◆ What you have to do
Scan the records for "Quelimane". Show the matching lines.

◆ Task input
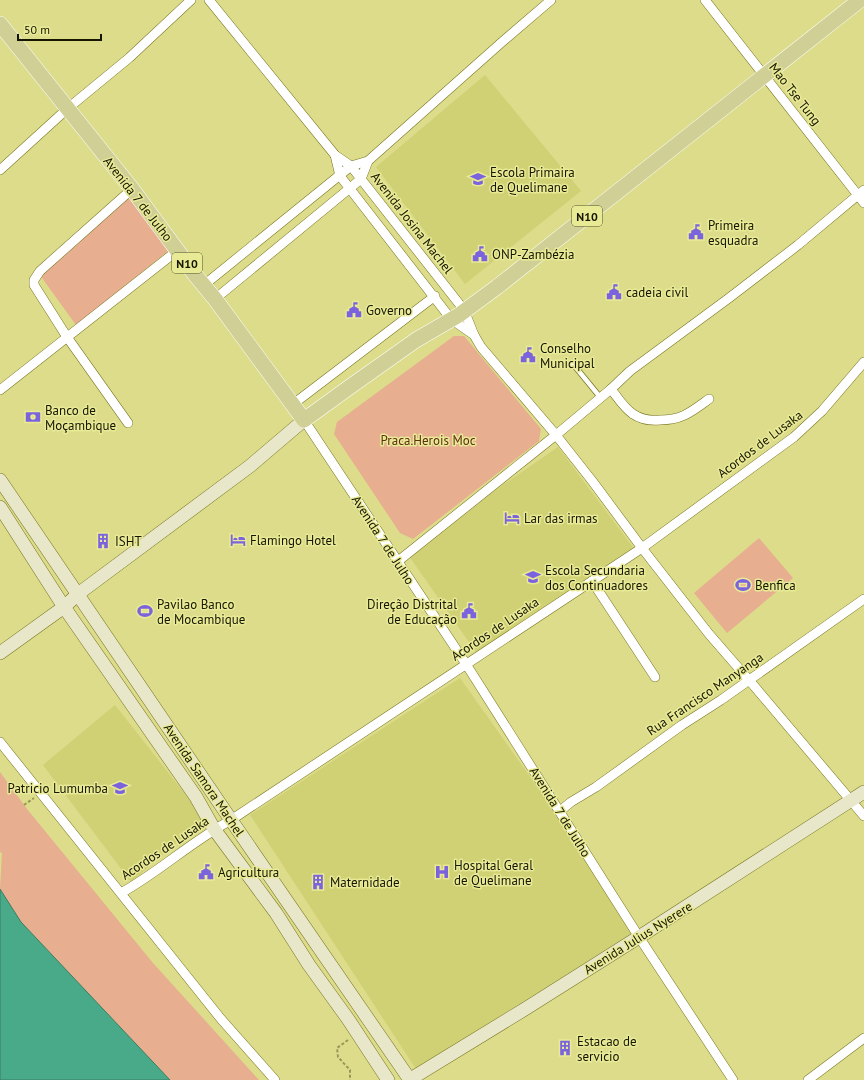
<svg xmlns="http://www.w3.org/2000/svg" width="864" height="1080" viewBox="0 0 864 1080" font-family="'PT Sans',sans-serif">
<style>
.built{fill:#d0d074}
.green{fill:#e7ae90}
.water{fill:#49aa8a;stroke:#3a7d61}
.lines{fill:none;stroke-linecap:round;stroke-linejoin:round}
.lane-casing{stroke:#797722;stroke-width:6}
.street-casing{stroke:#797722;stroke-width:10}
.secondary-casing{stroke:#797722;stroke-width:14}
.primary-casing{stroke:#fff;stroke-width:16}
.path{stroke:#97975a;stroke-width:2;stroke-dasharray:3 2;stroke-linecap:butt}
.lane{stroke:#fff;stroke-width:4.5}
.street{stroke:#fff;stroke-width:9}
.secondary{stroke:#e8e7ca;stroke-width:13}
.primary{stroke:#d0d096;stroke-width:15}
.labels{text-anchor:middle;dominant-baseline:central;stroke-width:3;stroke-linejoin:round;paint-order:stroke}
.shield{fill:#e9ea96;stroke:#55552d;stroke-width:1}
.shield-label{font-size:12px;font-weight:bold;fill:#161500}
.street-label{font-size:13px;fill:#161500;stroke:#e9ea96}
.poi-label{font-size:13px;fill:#161500;stroke:#e9ea96;text-anchor:start}
.park-label{font-size:13px;fill:#5e2e12;stroke:#e9ea96}
</style>
<rect width="100%" height="100%" fill="#dcdc8a"/>
<g class="built">
<polygon points="485,75 581,191 465,284 376,167"/>
<polygon points="558,447 635,550 478,655 409,556 484,498"/>
<polygon points="460,678 638,929 416,1069 250,815"/>
<polygon points="115,705 200,813 212,812 131,882 43,765"/>
</g>
<g class="green">
<polygon points="133,192 178,243 76,325 37,271"/>
<polygon points="454,336 464,336 541,429 539,441 413,539 400,533 334,434 337,422"/>
<polygon points="759,538 793,578 727,633 694,593"/>
<polygon points="0,772 27,809 153,963 259,1080 170,1080 21,922 0,889 2,853 0,852"/>
</g>
<polygon class="water" points="0,889 21,922 170,1080 0,1080"/>
<g class="lines">
<g class="lane-casing">
<polyline id="lane" points="573,364 600,397"/>
</g>
<g class="street-casing">
<g id="street">
<polyline points="209,0 335,155 351,166 361,179 464,310 474,335 481,347 556,435 593,482 642,548 709,634 749,680 864,816"/>
<polyline points="705,0 864,203"/>
<polyline points="335,155 340,176 451,319 474,335"/>
<polyline points="0,170 67,109 129,58 191,0"/>
<polyline points="204,285 351,166 368,161 502,42 551,0"/>
<polyline points="215,299 361,179 368,161"/>
<path d="M611,389C618,398 624,408 633,414C642,420 650,421 660,420C682,420 691,412 709,399"/>
<polyline points="0,390 178,250"/>
<polyline points="292,405 435,296"/>
<polyline points="304,420 466,664 639,937 733,1080"/>
<polyline points="128,423 67,337 34,285 34,280 40,271 132,189"/>
<polyline points="397,562 556,435 611,389 630,371 729,298 798,245 864,190"/>
<polyline points="592,581 655,677"/>
<polyline points="0,742 221,1019 275,1080"/>
<polyline points="560,811 571,802 596,787 682,725 721,700 864,599"/>
<path d="M121,893C159,872 192,841 231,820L642,548L794,437L822,411L864,362"/>
<polyline points="808,1080 864,1038"/>
</g>
</g>
<g class="secondary-casing">
<g id="secondary">
<polyline points="0,480 231,820 410,1080"/>
<polyline points="0,507 64,607 196,797 214,829 276,913 309,965 348,1019 388,1080"/>
<polyline points="0,653 64,607 78,594 250,466 304,420"/>
<polyline points="409,1080 525,1009 639,937 864,792"/>
</g>
</g>
<g class="primary-casing">
<polyline id="primary" points="0,24 132,189 196,276 215,299 304,420 351,386 416,340 459,315 497,287 860,0"/>
</g>
<g class="path">
<polyline points="24,805 34,798"/>
<polyline points="348,1040 337,1048 338,1057 350,1070 350,1080"/>
</g>
<use href="#lane" class="lane"/>
<use href="#street" class="street"/>
<use href="#secondary" class="secondary"/>
<use href="#primary" class="primary"/>
</g>
<defs>
<g id="school-bare" transform="scale(1.2)"><path d="M0-5L7-2L0 1L-7-2ZM-4 1L0 2.5L4 1V4Q0 6-4 4Z" fill="#7b63de" stroke="#e9ea96" stroke-width="2.5" paint-order="stroke"/></g>
<g id="civic-bare" transform="scale(1.2)"><path d="M-.6-6.5H3V-4.5H.6V-3L4-1V1h2V6H-6V1h2V-1L-.6-3ZM-1.2 2.5V6h2.4V2.5Z" fill="#7b63de" stroke="#e9ea96" stroke-width="2.5" paint-order="stroke"/></g>
<g id="bank-bare" transform="scale(1.2)"><path d="M-6-4H6V4H-6ZM0-2.3a2.3 2.3 0 1 0 0 4.6a2.3 2.3 0 1 0 0-4.6Z" fill="#7b63de" stroke="#e9ea96" stroke-width="2.5" paint-order="stroke"/></g>
<g id="hotel-bare" transform="scale(1.2)"><path d="M-6-4.5h1.5V1H6V5H4.5V3h-9V5H-6ZM-4 0a1.8 1.8 0 1 1 3.6 0ZM.5 0V-2.5h3Q6-2.5 6 0Z" fill="#7b63de" stroke="#e9ea96" stroke-width="2.5" paint-order="stroke"/></g>
<g id="building-bare" transform="scale(1.2)"><path d="M-4-6H4V6H1V3H-1V6H-4ZM-2.5-4.3h1.7v1.8h-1.7ZM.8-4.3h1.7v1.8H.8ZM-2.5-1h1.7V.8h-1.7ZM.8-1h1.7V.8H.8Z" fill="#7b63de" stroke="#e9ea96" stroke-width="2.5" paint-order="stroke"/></g>
<g id="stadium-bare" transform="scale(1.2)"><path d="M0-5a6.5 5 0 1 0 0 10a6.5 5 0 1 0 0-10ZM-3.5-1.8h7v3.6h-7Z" fill="#7b63de" stroke="#e9ea96" stroke-width="2.5" paint-order="stroke"/></g>
<g id="hospital-bare" transform="scale(1.2)"><path d="M-5-5h3v3.5h4V-5h3V5h-3V1.5h-4V5h-3Z" fill="#7b63de" stroke="#e9ea96" stroke-width="2.5" paint-order="stroke"/></g>
</defs>
<g fill-rule="evenodd">
<use href="#school-bare" x="478" y="179"/>
<use href="#civic-bare" x="696" y="232"/>
<use href="#civic-bare" x="480" y="254"/>
<use href="#civic-bare" x="614" y="292"/>
<use href="#civic-bare" x="354" y="310"/>
<use href="#civic-bare" x="528" y="355"/>
<use href="#bank-bare" x="33" y="417"/>
<use href="#hotel-bare" x="512" y="518"/>
<use href="#hotel-bare" x="238" y="540"/>
<use href="#building-bare" x="103" y="541"/>
<use href="#school-bare" x="533" y="577"/>
<use href="#stadium-bare" x="743" y="585"/>
<use href="#stadium-bare" x="145" y="611"/>
<use href="#civic-bare" x="469" y="611"/>
<use href="#school-bare" x="120" y="788"/>
<use href="#civic-bare" x="206" y="872"/>
<use href="#hospital-bare" x="442" y="872"/>
<use href="#building-bare" x="318" y="882"/>
<use href="#building-bare" x="565" y="1048"/>
</g>
<g class="labels">
<g class="shield">
<rect x="572" y="206" width="30" height="20" rx="3"/>
<rect x="172" y="253" width="30" height="20" rx="3"/>
</g>
<g class="shield-label">
<text x="587" y="216">N10</text>
<text x="187" y="263">N10</text>
</g>
<g class="street-label">
<text transform="translate(795 94) rotate(52)">Mao Tse Tung</text>
<text transform="translate(138 199) rotate(52)">Avenida 7 de Julho</text>
<text transform="translate(412 223) rotate(52)">Avenida Josina Machel</text>
<text transform="translate(760 444) rotate(-37)">Acordos de Lusaka</text>
<text transform="translate(383 540) rotate(57)">Avenida 7 de Julho</text>
<text transform="translate(495 629) rotate(-34)">Acordos de Lusaka</text>
<text transform="translate(705 694) rotate(-34)">Rua Francisco Manyanga</text>
<text transform="translate(204 780) rotate(56)">Avenida Samora Machel</text>
<text transform="translate(560 812) rotate(58)">Avenida 7 de Julho</text>
<text transform="translate(165 848) rotate(-34)">Acordos de Lusaka</text>
<text transform="translate(638 938) rotate(-32)">Avenida Julius Nyerere</text>
</g>
<g class="poi-label">
<text x="490" y="172">Escola Primaira<tspan x="490" dy="15">de Quelimane</tspan></text>
<text x="708" y="225">Primeira<tspan x="708" dy="15">esquadra</tspan></text>
<text x="492" y="254">ONP-Zambézia</text>
<text x="626" y="292">cadeia civil</text>
<text x="366" y="310">Governo</text>
<text x="540" y="348">Conselho<tspan x="540" dy="15">Municipal</tspan></text>
<text x="45" y="410">Banco de<tspan x="45" dy="15">Moçambique</tspan></text>
<text x="524" y="518">Lar das irmas</text>
<text x="250" y="540">Flamingo Hotel</text>
<text x="115" y="541">ISHT</text>
<text x="545" y="570">Escola Secundaria<tspan x="545" dy="15">dos Continuadores</tspan></text>
<text x="755" y="585">Benfica</text>
<text x="157" y="604">Pavilao Banco<tspan x="157" dy="15">de Mocambique</tspan></text>
<text x="457" y="604" text-anchor="end">Direção Distrital<tspan x="457" dy="15">de Educação</tspan></text>
<text x="108" y="788" text-anchor="end">Patricio Lumumba</text>
<text x="454" y="865">Hospital Geral<tspan x="454" dy="15">de Quelimane</tspan></text>
<text x="218" y="872">Agricultura</text>
<text x="330" y="882">Maternidade</text>
<text x="577" y="1041">Estacao de<tspan x="577" dy="15">servicio</tspan></text>
</g>
<g class="park-label">
<text x="428" y="440">Praca.Herois Moc</text>
</g>
</g>
<path d="M18 34v6h83v-6" fill="none" stroke="#161500" stroke-width="2"/>
<text x="24" y="34" font-size="12" fill="#161500" stroke="#e9ea96" stroke-width="3" paint-order="stroke">50 m</text>
</svg>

◆ Exercise result
<text x="490" y="172">Escola Primaira<tspan x="490" dy="15">de Quelimane</tspan></text>
<text x="454" y="865">Hospital Geral<tspan x="454" dy="15">de Quelimane</tspan></text>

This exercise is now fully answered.